Company logos are one of the most important branding tools. The best ones are easy to identify and easy to remember. Think about Nike: its trademarked “swoosh” is all you probably need to associate the company with its products. The worst business logos are forgettable or even confusing. If you are considering refreshing or reinventing your logo, take a few lessons from the best of the best and the worst of the worst.
The Best Logos We’ve Ever Seen
Apple is one of those company logos that most Americans can spot out of a lineup. It works so well, because it is simple and recognizable. Best of all, this symbol—a graphic of an apple with a bite taken out of it—directly relates to the brand it represents.
McDonald’s golden arches are a classic example of logo design at its best. It is simple, memorable and relates directly to the name of the franchise. McDonald’s large yellow M makes people immediately think of hamburgers and French fries. In fact, this company logo is so good it has gained the power to transcend languages and cultures around the world.

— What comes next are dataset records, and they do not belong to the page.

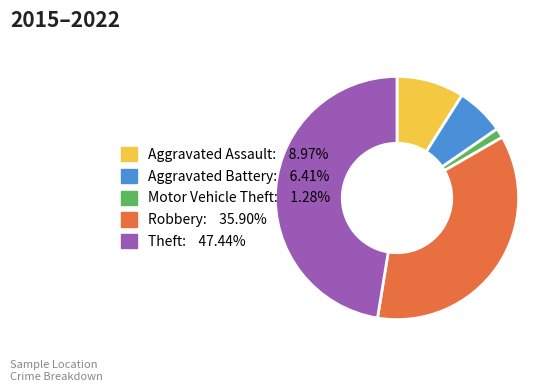

Is Theft the majority of the pie?

No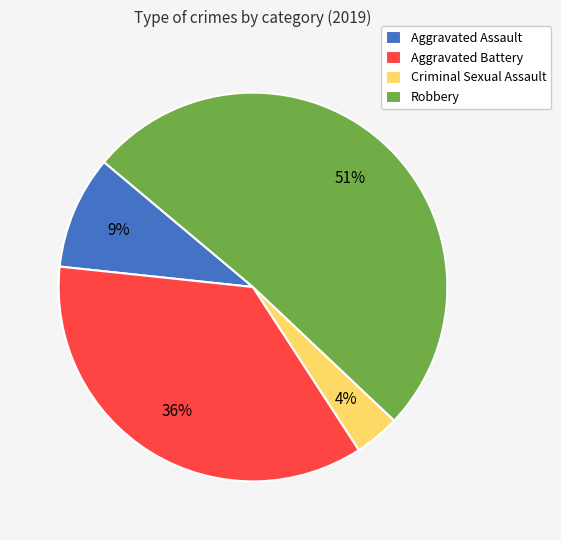

Rank the categories by value from lowest to highest.

Criminal Sexual Assault, Aggravated Assault, Aggravated Battery, Robbery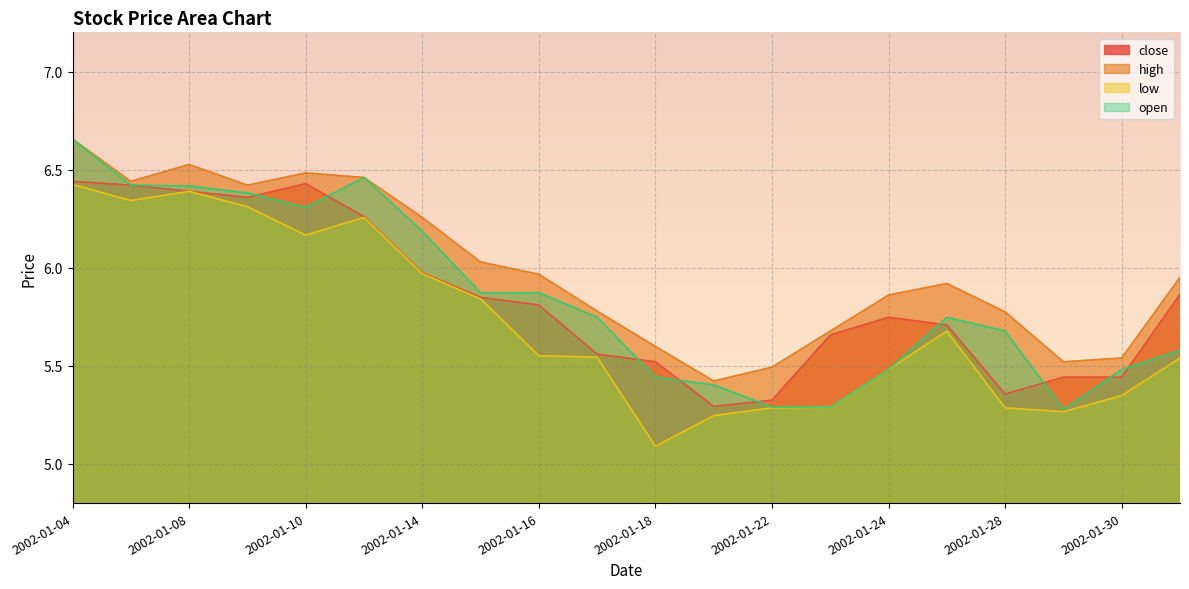

How many categories are shown in the chart?

20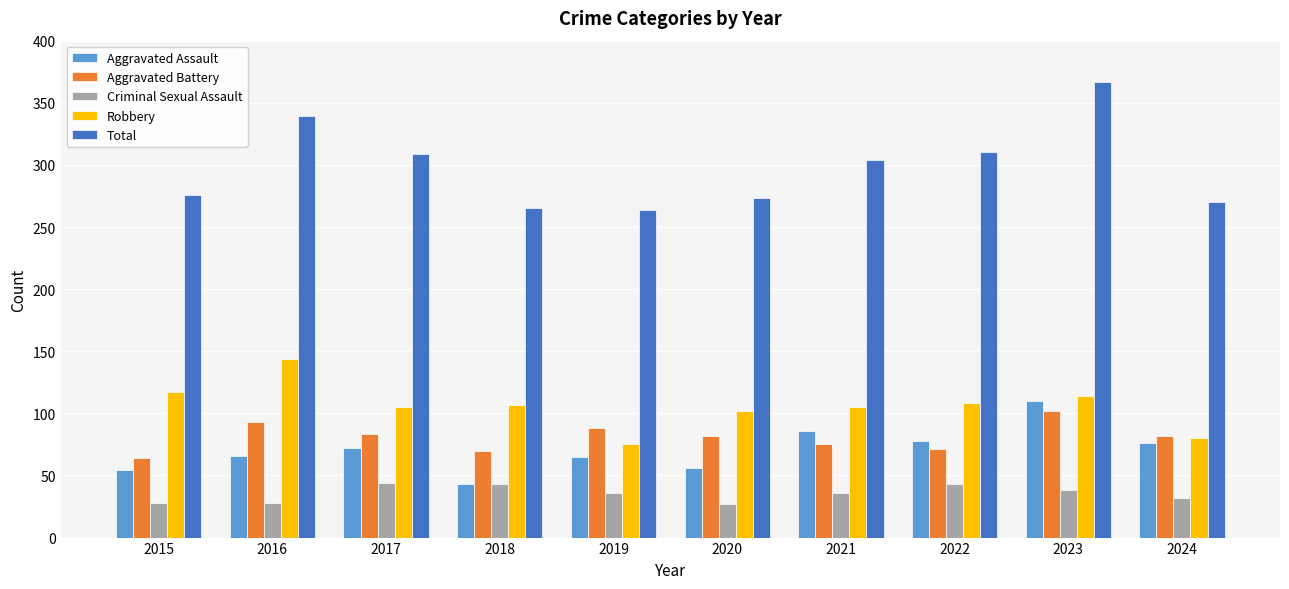

How many groups of bars are there?

10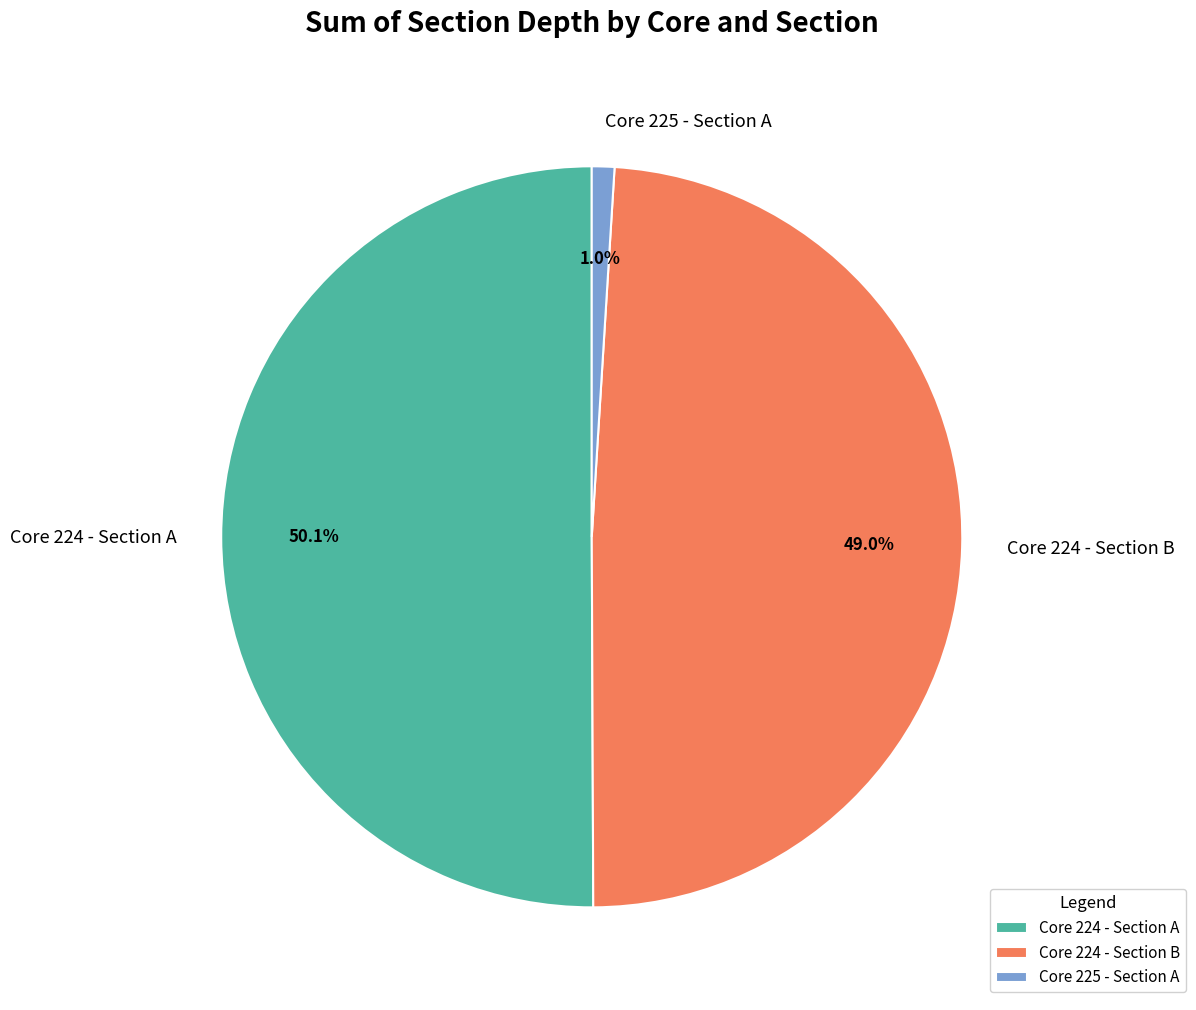

Is the sum of Core 225 - Section A and Core 224 - Section A greater than half?

Yes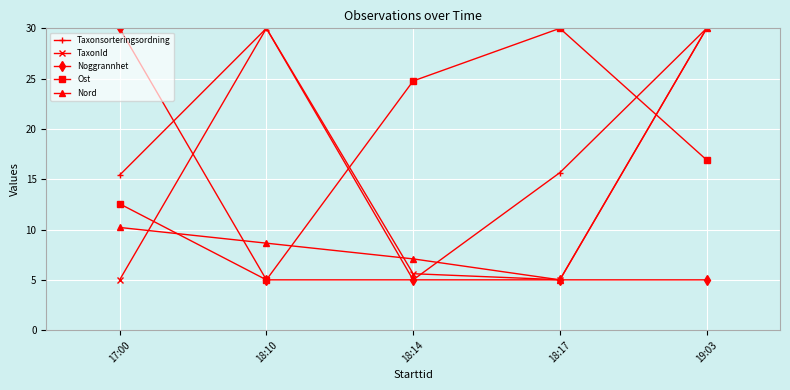

What is the value of the TaxonId point at the 2nd from the left?

30.0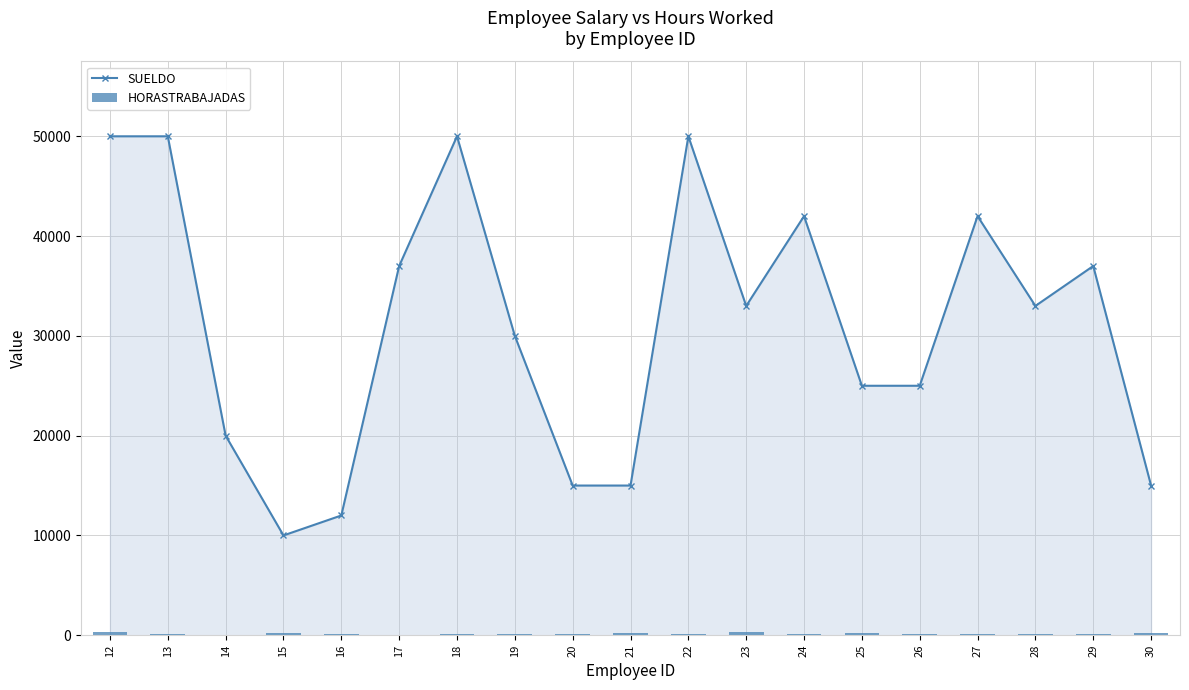

What is the total value across all series at 12?

50325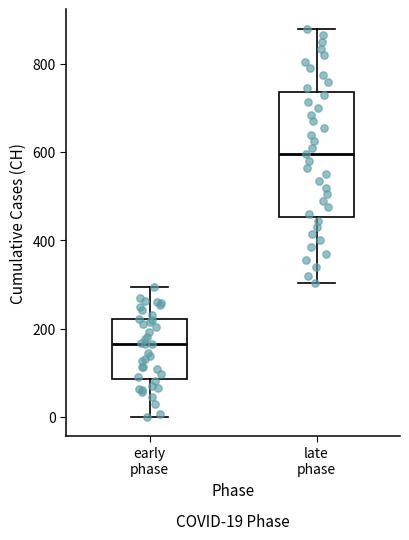

Which box is the tallest, from its lower edge to its upper edge?

late phase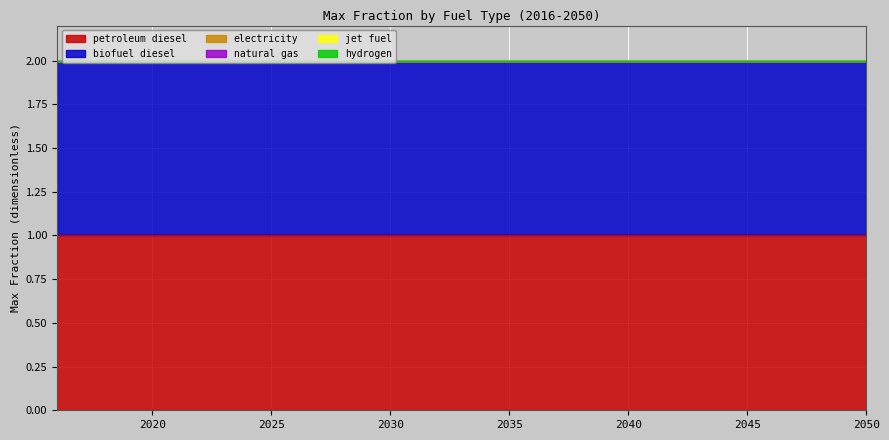

What is the sum of all biofuel diesel values?

35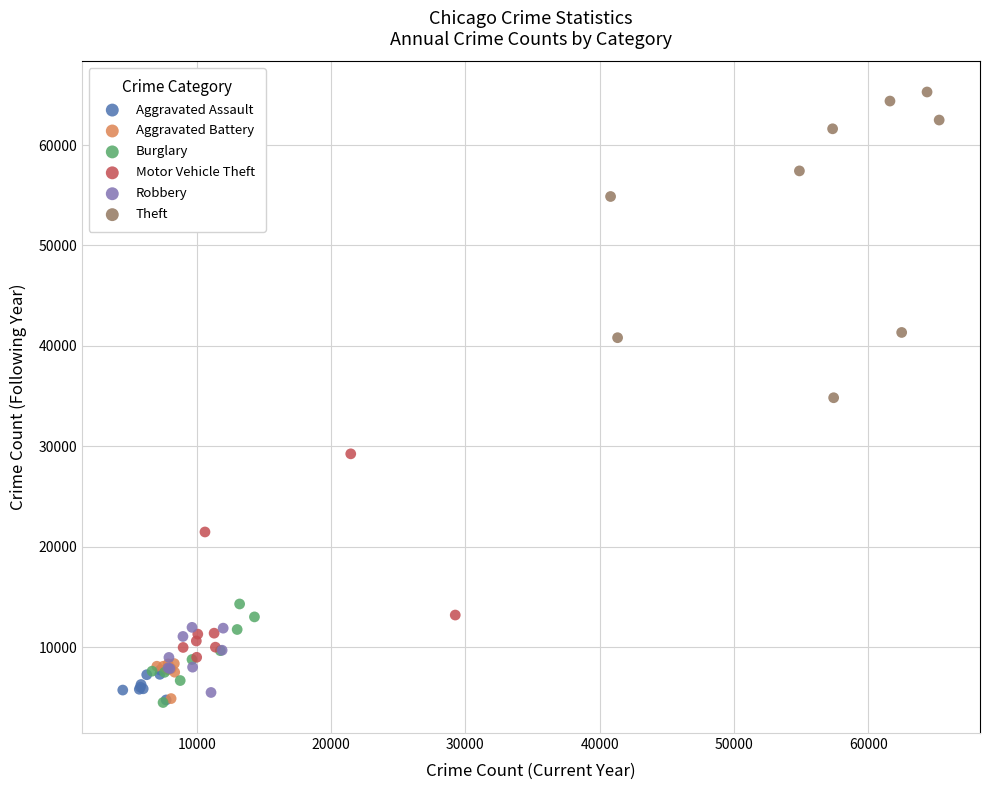

What are all the series names shown in the legend?

Aggravated Assault, Aggravated Battery, Burglary, Motor Vehicle Theft, Robbery, Theft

In many ways, Nike’s “swoosh” has become more than a logo. It’s featured on all of Nike’s sneakers, not just its promotional materials. The simple curved line, which represents the Greek goddess of victory, is meant to symbolize speed. Although the design itself is not very exciting, there is no other company logo that looks quite like it.
The Worst Company Logos of All Time
LG’s logo is a good example of branding that tries too hard to be clever and fails. The design features a “G” wrapped around an “L” inside of a giant red circle to create a smiling face. While the logo looks cute, it is not easy to understand at first glance. LG’s logo instead appears more like a jumble of lines.
Through decades of consistent advertising, Pepsi’s logo is one of the more recognizable brand symbols. However, no amount of ad spend can change the fact that this logo doesn’t really make a lot of sense. Essentially, it’s nothing more than three color strips on a circle, which does little to remind anyone of Pepsi or drinking soda.
Toyota is another logo that loses major points for being too complicated. Featuring two oval rings inside of a larger circle, it looks more like a cluttered mess of lines. While the company logo has a deeper meaning (the circles represent the heart of the customer and the heart of the company joined together in a mutually beneficial relationship), the message is lost on the average customer.
Whether a logo is good or bad, it is a quintessential piece of a brand’s marketing strategy.
If you are considering a new or updated logo, remember the lessons of these six companies’ branding: keep it simple; make it memorable; be different.